Attention-Enhanced ArcFace-Based Deep Learning Framework for Unconstrained Face Recognition
DOI:
https://doi.org/10.70917/ijcisim-2026-2992Keywords:
Face Recognition, ArcFace Loss, Attention Mechanism, CBAM, Deep Learning, LFW Dataset, Metric LearningAbstract
Face recognition in unconstrained environments remains a challenging problem in computer vision due to variations in pose, illumination, expression, and occlusion. This paper proposes a novel attention-enhanced ArcFace-based deep learning framework that integrates a Residual CNN backbone with Convolutional Block Attention Module (CBAM) and ArcFace loss for robust face recognition.
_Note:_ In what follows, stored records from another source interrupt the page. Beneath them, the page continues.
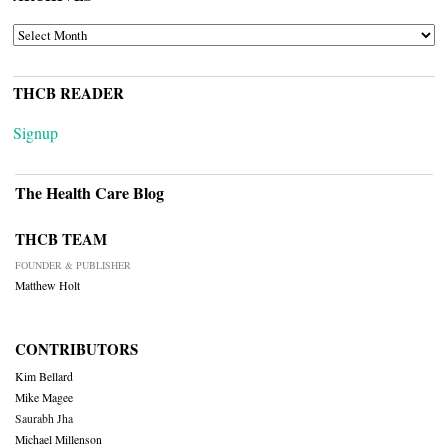
ARCHIVES
THCB READER
Signup
The Health Care Blog
THCB TEAM
FOUNDER & PUBLISHER
Matthew Holt
CONTRIBUTORS
Kim Bellard
Mike Magee
Saurabh Jha
Michael Millenson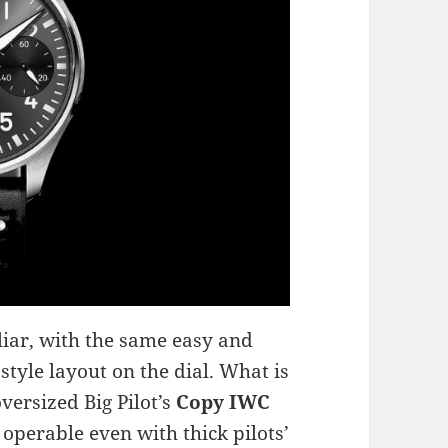
liar, with the same easy and
style layout on the dial. What is
versized Big Pilot’s
Copy IWC
operable even with thick pilots’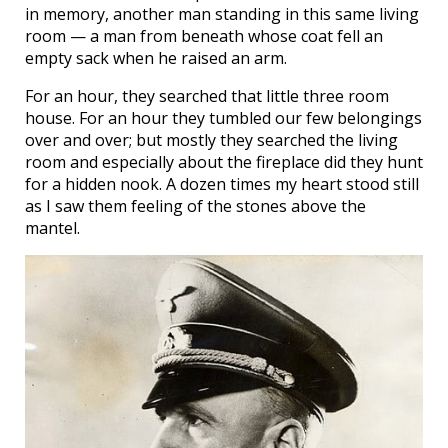
in memory, another man standing in this same living
room — a man from beneath whose coat fell an
empty sack when he raised an arm.
For an hour, they searched that little three room
house. For an hour they tumbled our few belongings
over and over; but mostly they searched the living
room and especially about the fireplace did they hunt
for a hidden nook. A dozen times my heart stood still
as I saw them feeling of the stones above the
mantel.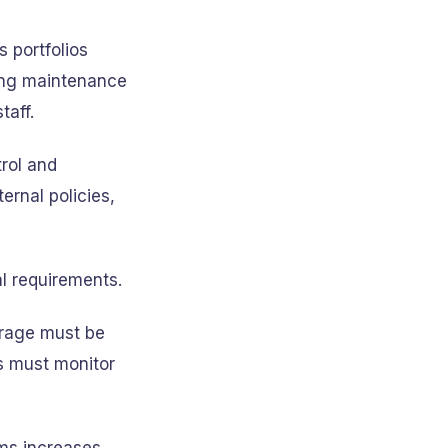
 portfolios
ding maintenance
taff.
trol and
ernal policies,
al requirements.
erage must be
s must monitor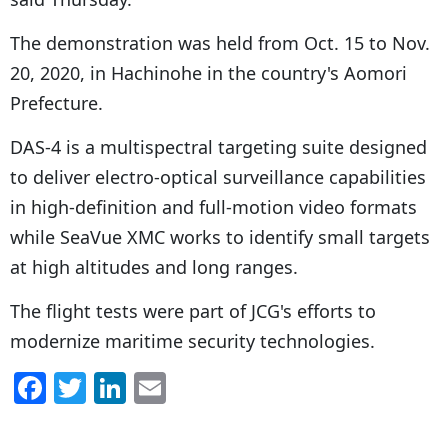
The demonstration was held from Oct. 15 to Nov.
20, 2020, in Hachinohe in the country's Aomori
Prefecture.
DAS-4 is a multispectral targeting suite designed
to deliver electro-optical surveillance capabilities
in high-definition and full-motion video formats
while SeaVue XMC works to identify small targets
at high altitudes and long ranges.
The flight tests were part of JCG's efforts to
modernize maritime security technologies.
F
T
Li
E
a
w
n
m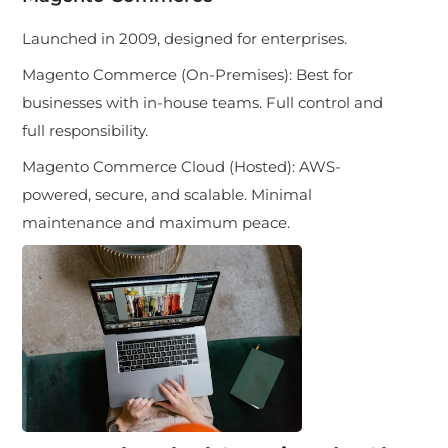
Launched in 2009, designed for enterprises.
Magento Commerce (On-Premises): Best for
businesses with in-house teams. Full control and
full responsibility.
Magento Commerce Cloud (Hosted): AWS-
powered, secure, and scalable. Minimal
maintenance and maximum peace.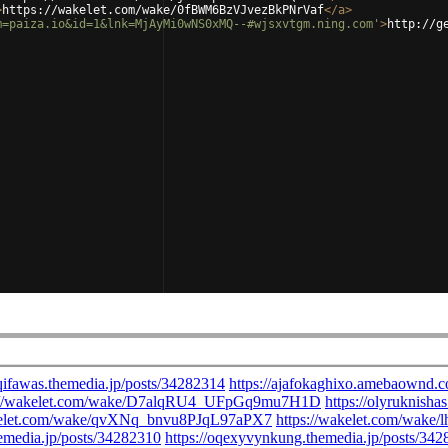
>
https://wakelet.com/wake/0fBWM6BzVJvezBkPNrVaf
</
a
>
m=paiza.io&id=1&lnk=MjAyMi0wNS0xMQ--#wjsxvtgm.ning.com'
>
http://g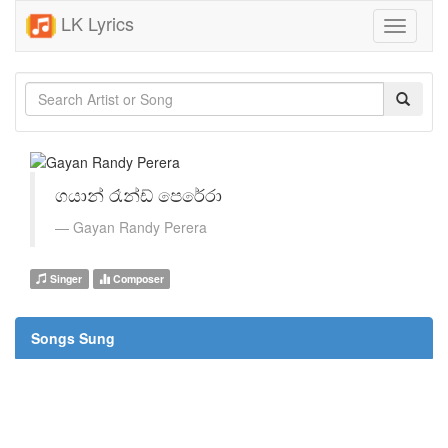
LK Lyrics
Toggle
navigati
ගයාන් රෑන්ඩ් පෙරේරා
Gayan Randy Perera
Singer
Composer
Songs Sung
Unlike existing approaches that rely on large-scale external pretraining datasets, the proposed framework is trained exclusively on the Labelled Faces in the Wild (LFW) dataset, demonstrating data-efficient learning. The system is evaluated on both 1:1 verification and 1:N identification protocols. Experimental results demonstrate superior performance with verification accuracy of 95.70%, identification accuracy of 89.75%, ROC-AUC of 99.16%, and True Positive Rate (TPR) of approximately 92% at a 1% False Positive Rate (FPR). The novelty lies in the synergistic integration of attention mechanisms with angular margin-based metric learning, achieving competitive performance without external pretraining. Comparative analysis with state-of-the-art methods including DeepFace, FaceNet, VGGFace, SphereFace, and baseline ArcFace validates the effectiveness of the proposed attention-guided approach for unconstrained face recognition tasks.